Expérimentateur voué à la musique hors-normes depuis vingt ans, par ailleurs prof de maths, Emmanuel Mailly, Français, compose pour des compagnies, des poètes ou encore des musiciens. Rodeo ranger, son dernier album, se démarque quelque peu de cette optique dans le sens où il se veut la bande-son d’un western, toujours, cependant, dans le domaine expérimental. Onze essais le composent et d’emblée, une ambiance déjantée, basée sur un traitement ingénieux du son et des textures climatiques, est jetée. On est là en territoire blues, rock aussi, parsemé d’electro, grinçant et /ou lancinant. Entre, le premier morceau, pousse la porte d’un domaine singulier, ici bluesy mais au ralenti, fin et lo-fi, aussi, brut dans sa subtilité.
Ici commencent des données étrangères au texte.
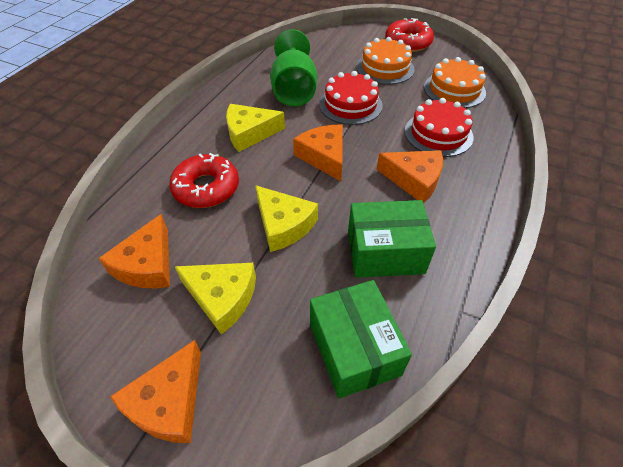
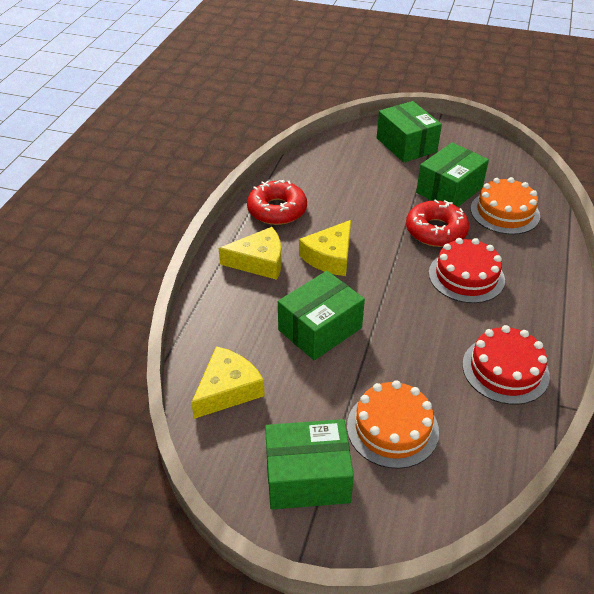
green box: [310,280,412,399] [348,200,436,278] = 2 -> [265,419,354,510] [278,271,365,361] [377,101,442,163] [416,143,489,207] = 4
green goblet: [270,29,317,106] = 1 -> none = 0
orange cheese: [98,214,170,289] [110,340,201,443] [293,125,343,181] [376,150,443,203] = 4 -> none = 0

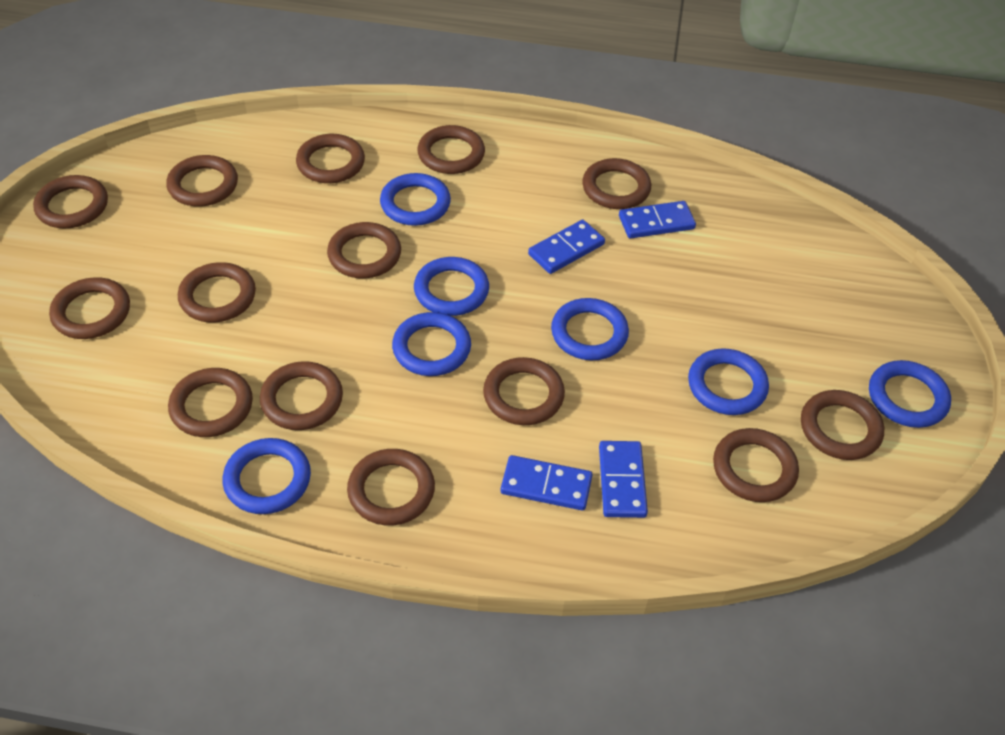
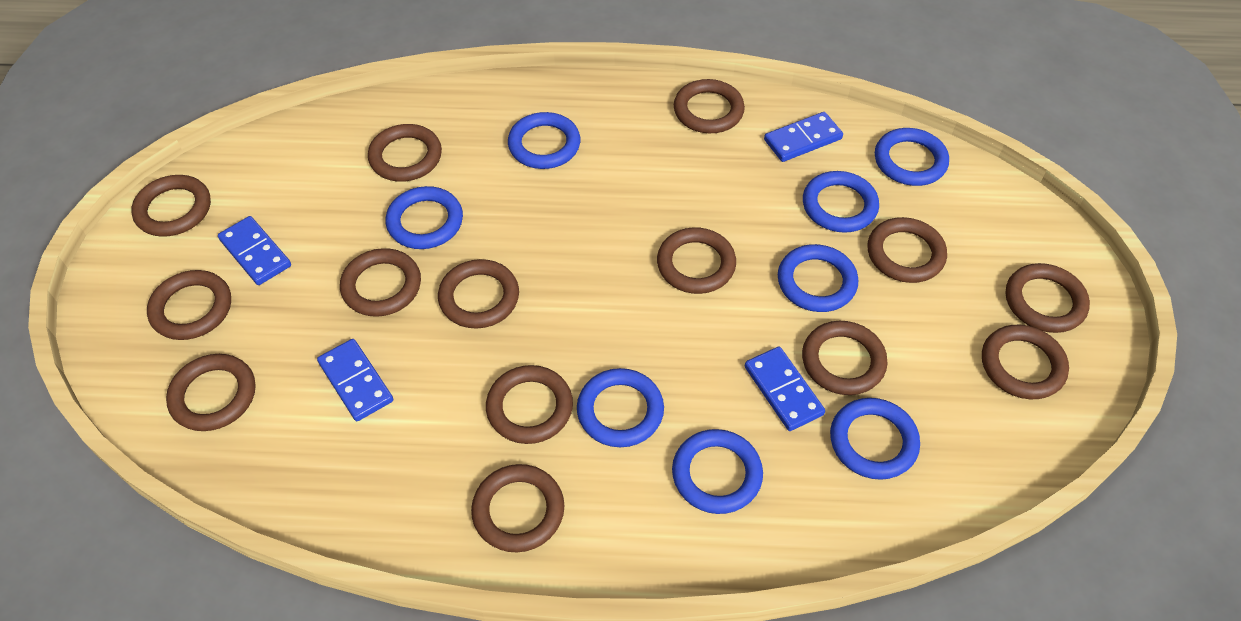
blue ring: [222,438,311,514] [380,173,451,226] [392,312,471,376] [414,257,489,316] [551,298,629,360] [688,348,769,415] [869,360,951,428] = 7 -> [386,186,463,249] [508,112,580,169] [577,368,664,447] [672,429,763,514] [778,244,858,312] [803,171,879,233] [830,398,920,480] [875,128,949,186] = 8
Climatique, Rodeo ranger recourt à des battements electro (Blues two) greffés à un blues « des origines » qui se fend d’embardées soniques, puis livre un It’s pouring outside magnifié par le chant, cette fois présent, et une atmosphère mystico-feutrée, aux sonorités obscures et inédites, du plus bel effet.
De toute évidence, Mailly gagnerait à être connu, son brio dans le « test » vaut l’écoute et hormis ses deux interludes dispensables, tout est dans le cas présent de choix. Red moon insuffle une touche trip-hop dérangée qui, vite, se fait « griffer » par des grattes abrasives, d’obédience blues à nouveau. La recette est ajustée, Dirty boots pervertit derechef le blues avec maestria en l’enrichissant de palettes sonores inventives, décalées, et de parures par conséquent originales. Ce bruitisme maîtrisé laisse à l’occasion place à des copies plus feutrées (Blues solo new), plus aériennes, la cohérence demeure pourtant. On renoue d’ailleurs avec un couplage souillé/élégant sur Mingot jazz, ses motifs…jazzy balafrés par des touches bien évidemment tourmentées, imaginatives, puis le long format de Lefthander, après un court mais intéressant (frustrant car inachevé) Fucking bass V2, impose une trame indus de par sa répétition, dont on attend une implosion qui ne viendra pas. L’atout du titre est de rester dans une retenue simultanément sereine et animée, qui lui permet de maintenir l’intérêt huit minutes durant.
Enfin, Cowboy’s going out unit guitares bluesy et chant dream-pop avec succès, opposant ainsi le rêveur et le torturé de belle manière pour mette fin à un excellent opus, dont la quasi-absence de chant n’entache en rien le contenu, digne d’un intérêt constant.